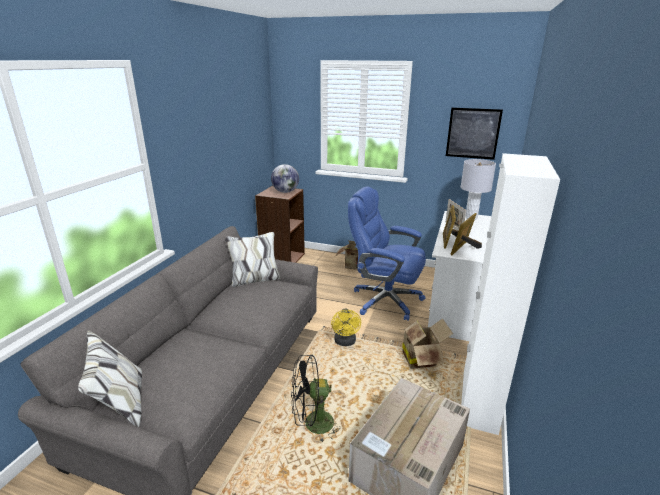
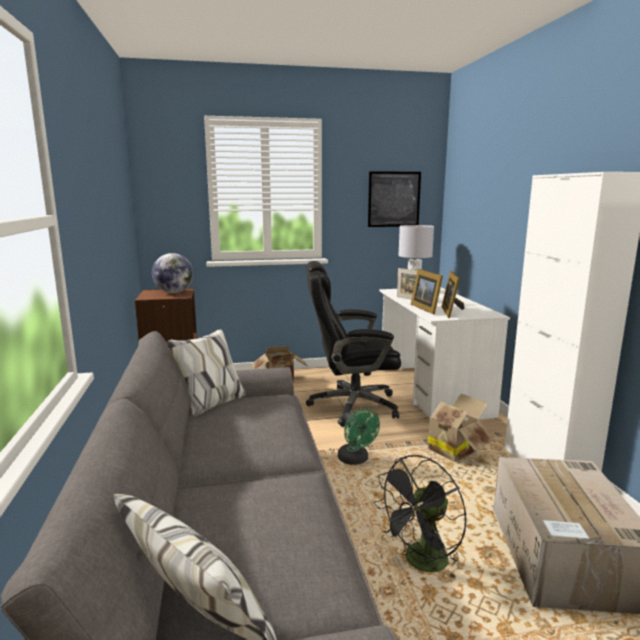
camera: 30 degrees left, 10 degrees down
yellow fan [331,309,361,346] -> green fan [338,408,380,465]
blue office chair [348,186,426,321] -> black office chair [306,261,401,427]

ACTIVITY
With the pictures left out, transcribe the material exactly.

TASK OUTPUT
camera: 30 degrees left, 10 degrees down
yellow fan [331,309,361,346] -> green fan [338,408,380,465]
blue office chair [348,186,426,321] -> black office chair [306,261,401,427]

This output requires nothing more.